How has Garbell been developed?

Garbell has been developed by researchers of the Neology Observatory, of the research group at the Institute of Applied Linguistics (IULA-IULATERM) at Pompeu Fabra University. It is a project of the IEC Research Program. The team, led by Judit Freixa, is made up of specialists in lexicography, neology and computer science, and it has worked on this project intensively since 2018. In an initial stage, the team of linguists worked to identify the criteria that could be applied automatically, starting from NADIC (" Neologisms to update the standard [Catalan] dictionary ", https://www.upf.edu/web/nadic), a project carried out previously by the same group with the participation of the network of Catalan language neology observatories (NEOXOC) and also funded by the IEC.

In its criteria for use, Garbell takes into account the frequency of the word, its length of existence, its stability over time, and its use in different types of texts, among others. From a linguistic point of view, the program assesses the type of neologism, the regularity of the formation and formal variability. And, in addition, the final score is established also taking into account the presence of the word in other Catalan dictionaries or of other Romance languages. The twenty criteria that are applied do not have the same weighting and neither are they applied linearly, but the final score of each word is attributed with an algorithm especially designed for this project which is adjusted as the program sieves.

In this initial phase of Garbell’s public operating, the results have been reviewed by the team of linguists, who are still working to increase the number of neologisms that can be consulted.

How is Garbell innovative?

Judit Freixa (UPF Neology Observatory): "We don’t know of any tool that performs a task similar to Garbell’s. We have not been inspired by any known tool. We have innovated simply by following the path that technology allows and trying to solve the linguistic needs of Catalan" "We don’t know of any tool that performs a task similar to Garbell’s. We have not been inspired by any known tool. We have innovated simply by following the path that technology allows and trying to solve the linguistic needs of Catalan", Judit Freixa asserts.

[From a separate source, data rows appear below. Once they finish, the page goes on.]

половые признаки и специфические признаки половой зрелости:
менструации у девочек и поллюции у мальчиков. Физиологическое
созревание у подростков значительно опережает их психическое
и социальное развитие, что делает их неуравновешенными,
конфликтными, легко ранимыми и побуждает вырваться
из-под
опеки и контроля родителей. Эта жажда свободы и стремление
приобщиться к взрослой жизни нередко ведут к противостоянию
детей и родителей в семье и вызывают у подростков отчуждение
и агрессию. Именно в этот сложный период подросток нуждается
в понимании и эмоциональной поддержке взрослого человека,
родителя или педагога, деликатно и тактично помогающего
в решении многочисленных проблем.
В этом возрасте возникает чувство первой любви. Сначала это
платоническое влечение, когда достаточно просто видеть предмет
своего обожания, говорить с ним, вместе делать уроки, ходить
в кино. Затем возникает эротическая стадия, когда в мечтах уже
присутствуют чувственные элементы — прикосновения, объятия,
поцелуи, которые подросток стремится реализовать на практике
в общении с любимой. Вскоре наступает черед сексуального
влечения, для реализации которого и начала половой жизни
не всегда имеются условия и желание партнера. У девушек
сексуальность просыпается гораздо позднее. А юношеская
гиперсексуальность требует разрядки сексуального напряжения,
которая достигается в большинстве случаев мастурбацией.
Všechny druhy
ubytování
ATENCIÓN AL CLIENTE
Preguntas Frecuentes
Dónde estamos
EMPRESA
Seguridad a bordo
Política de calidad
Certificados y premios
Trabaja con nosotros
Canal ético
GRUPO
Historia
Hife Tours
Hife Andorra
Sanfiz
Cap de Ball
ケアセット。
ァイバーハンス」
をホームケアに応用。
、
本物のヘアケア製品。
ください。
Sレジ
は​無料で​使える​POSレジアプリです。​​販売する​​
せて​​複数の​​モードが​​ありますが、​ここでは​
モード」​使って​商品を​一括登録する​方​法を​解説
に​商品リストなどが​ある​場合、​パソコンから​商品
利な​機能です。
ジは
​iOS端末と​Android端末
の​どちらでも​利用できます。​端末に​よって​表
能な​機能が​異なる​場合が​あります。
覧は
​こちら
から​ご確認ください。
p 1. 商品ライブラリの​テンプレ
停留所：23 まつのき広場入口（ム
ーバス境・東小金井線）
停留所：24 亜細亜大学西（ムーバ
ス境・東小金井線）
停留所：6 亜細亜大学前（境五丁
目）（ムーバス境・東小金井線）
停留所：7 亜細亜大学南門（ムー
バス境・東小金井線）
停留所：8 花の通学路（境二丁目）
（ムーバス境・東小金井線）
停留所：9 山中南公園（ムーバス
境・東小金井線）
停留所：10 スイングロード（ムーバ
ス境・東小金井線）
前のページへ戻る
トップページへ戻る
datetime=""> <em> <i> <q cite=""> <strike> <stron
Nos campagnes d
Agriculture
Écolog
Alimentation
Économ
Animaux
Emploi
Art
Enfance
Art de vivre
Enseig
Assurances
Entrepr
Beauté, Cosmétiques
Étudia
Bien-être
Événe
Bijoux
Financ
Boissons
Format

At the moment Garbell works from the data of BOBNEO, the database where the Neology Observatory has been collecting the neologisms detected in the general field since 1989. But as the program incorporates artificial intelligence strategies, it will be able to work without the database already collected and analysed and will be able to be developed in other languages.

The most innovative thing about this tool is that it goes beyond the dichotomy between right and wrong, and what it does is separate the units into three clearly differentiated categories: neologisms that meet all or most of the requirements proposed by Garbell are dictionarizable, which already have a track record of use in society and do not demonstrate any characteristic that might question its lexicographic sanctioning. However, neologisms that are not yet sufficiently used and, at the same time, do not present any characteristic that prevents them from being so in the near future are pre-dictionarizable. Finally, neologisms that are at the start of the process (and, therefore, do not meet the minimum requirements) or have already advanced along the process and have already shown characteristics that make them unsuitable candidates are not dictionarizable.

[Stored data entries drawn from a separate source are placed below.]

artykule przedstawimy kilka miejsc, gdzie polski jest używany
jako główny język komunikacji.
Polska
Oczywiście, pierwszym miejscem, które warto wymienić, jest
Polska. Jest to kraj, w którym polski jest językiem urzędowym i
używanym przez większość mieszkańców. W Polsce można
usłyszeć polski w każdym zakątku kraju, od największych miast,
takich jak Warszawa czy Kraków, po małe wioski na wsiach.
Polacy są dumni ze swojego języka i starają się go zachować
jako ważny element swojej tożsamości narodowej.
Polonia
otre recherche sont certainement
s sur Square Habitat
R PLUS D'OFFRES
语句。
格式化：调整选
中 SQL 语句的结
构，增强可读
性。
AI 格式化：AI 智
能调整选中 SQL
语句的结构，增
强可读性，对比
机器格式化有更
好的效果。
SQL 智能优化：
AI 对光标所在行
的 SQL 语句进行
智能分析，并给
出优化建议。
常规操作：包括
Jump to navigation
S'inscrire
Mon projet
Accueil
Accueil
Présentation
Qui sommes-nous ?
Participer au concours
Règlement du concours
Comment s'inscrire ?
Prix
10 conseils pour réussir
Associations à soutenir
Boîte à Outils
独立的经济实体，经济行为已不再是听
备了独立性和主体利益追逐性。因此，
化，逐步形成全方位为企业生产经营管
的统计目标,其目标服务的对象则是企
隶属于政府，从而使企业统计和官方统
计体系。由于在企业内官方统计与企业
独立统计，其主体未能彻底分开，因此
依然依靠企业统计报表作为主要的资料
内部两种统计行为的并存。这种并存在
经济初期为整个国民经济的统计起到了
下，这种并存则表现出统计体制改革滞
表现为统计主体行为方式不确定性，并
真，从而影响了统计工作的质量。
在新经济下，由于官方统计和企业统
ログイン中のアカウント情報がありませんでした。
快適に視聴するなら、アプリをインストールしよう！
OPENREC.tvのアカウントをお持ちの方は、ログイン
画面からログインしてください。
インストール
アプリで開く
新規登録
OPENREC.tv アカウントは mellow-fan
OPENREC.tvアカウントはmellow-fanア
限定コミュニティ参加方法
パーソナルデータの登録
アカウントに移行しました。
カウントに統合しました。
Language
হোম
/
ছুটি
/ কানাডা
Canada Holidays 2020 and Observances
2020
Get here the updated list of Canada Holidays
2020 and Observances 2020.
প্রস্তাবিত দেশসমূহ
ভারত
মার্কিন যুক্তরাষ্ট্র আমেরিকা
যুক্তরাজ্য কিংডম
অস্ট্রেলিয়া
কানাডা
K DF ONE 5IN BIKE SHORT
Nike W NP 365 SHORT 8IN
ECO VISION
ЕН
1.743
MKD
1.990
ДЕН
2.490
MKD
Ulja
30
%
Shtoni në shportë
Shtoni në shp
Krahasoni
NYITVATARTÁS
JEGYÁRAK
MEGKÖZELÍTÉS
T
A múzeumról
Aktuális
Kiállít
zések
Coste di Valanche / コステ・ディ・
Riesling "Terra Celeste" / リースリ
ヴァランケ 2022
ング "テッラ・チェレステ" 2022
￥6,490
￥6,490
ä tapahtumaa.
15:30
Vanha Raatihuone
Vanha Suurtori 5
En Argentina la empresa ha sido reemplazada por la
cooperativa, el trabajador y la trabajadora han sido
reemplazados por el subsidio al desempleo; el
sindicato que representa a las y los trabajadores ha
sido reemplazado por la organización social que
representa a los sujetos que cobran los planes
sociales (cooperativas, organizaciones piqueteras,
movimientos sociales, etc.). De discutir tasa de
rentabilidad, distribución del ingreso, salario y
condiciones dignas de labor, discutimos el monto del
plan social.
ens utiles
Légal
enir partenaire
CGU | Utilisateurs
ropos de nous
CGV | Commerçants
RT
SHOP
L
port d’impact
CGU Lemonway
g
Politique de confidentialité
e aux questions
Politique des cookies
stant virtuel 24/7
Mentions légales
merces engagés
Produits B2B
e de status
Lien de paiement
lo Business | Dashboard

Garbell has already been presented at several international forums, such as the CINEO, the Congress of Neology in Romance Languages (Genoa, 2 September 2022), and has been very well received. An article has also just been published in the journal TerminÓlia presenting the operation and results of Garbell.

Garbell, a complementary, progressive dictionary that guides as to use

In short, Garbell is also a linguistic resource that serves as a complementary, descriptive and progressive dictionary and guides us about the use of neologisms. It is complementary because it includes precisely what is not included in the normative dictionary; progressive, because it places candidates for neologisms at different points further from or nearer to the goal of inclusion in the dictionary; and guides the use, because it also informs about the excluded units.